EXTRACT:

==*==

WE ARE A MAGAZINE ABOUT LAW AND JUSTICE | AND THE DIFFERENCE BETWEEN THE TWO
September 10 2025
WE ARE A MAGAZINE ABOUT LAW AND JUSTICE | AND THE DIFFERENCE BETWEEN THE TWO

CCRC refers Clive Freeman convictions to the Court of Appeal after rejecting five previous applications 

CCRC refers Clive Freeman convictions to the Court of Appeal after rejecting five previous applications 

Via freeclivefreeman.com

Clive Freeman has served 37 years in prison for crimes he insists he did not commit, and that may never have occurred. In 1989, he was convicted of arson and the murder of Alexander Hardie after Hardie was found dead and partially burned in a flat in southeast London. Now the miscarriages of justice watchdog has referred his case to the Court of Appeal, concluding there is a real possibility it will find his convictions unsafe. 

Freeman, who is in his 80s and ill with prostate cancer, applied to the CCRC six times, hoping the body would send his case back to the courts. His previous five applications, the first of which was issued in 2000, were all rejected. If his conviction is overturned, it will be the longest running miscarriage of justice in British history.

==*==

RECORDS PROVIDED:
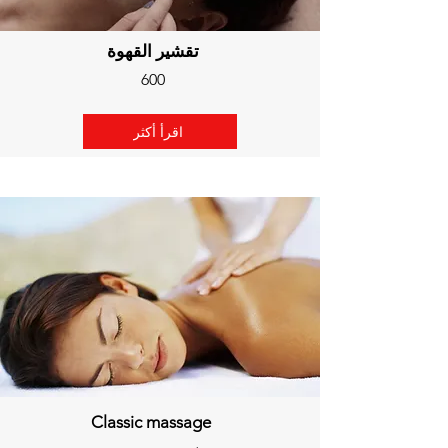
تقشير القهوة
600
اقرأ أكثر
Classic massage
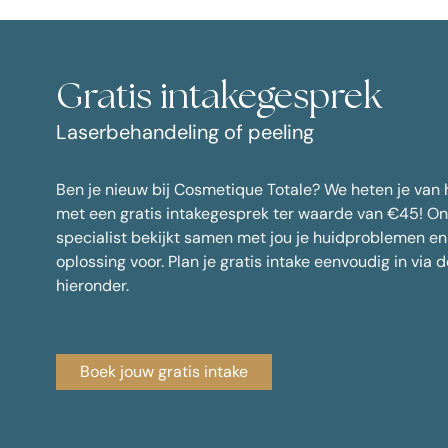
Gratis intakegesprek
Laserbehandeling of peeling
Ben je nieuw bij Cosmetique Totale? We heten je van
met een gratis intakegesprek ter waarde van €45! O
specialist bekijkt samen met jou je huidproblemen en
oplossing voor. Plan je gratis intake eenvoudig in via 
hieronder.
Boek jouw gratis intake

==*==

THE PROBLEM: Can you rewrite the paragraph beginning "Clive Freeman has served 37 years" in the Clive Freeman article as a short list of its main facts?

RESPONSE BOX:
- Clive Freeman has served 37 years in prison for crimes he insists he did not commit and that may never have occurred.
- In 1989 he was convicted of arson and of the murder of Alexander Hardie, who was found dead and partially burned in a flat in southeast London.
- The miscarriages of justice watchdog has now referred his case to the Court of Appeal. It concluded there is a real possibility the court will find his convictions unsafe.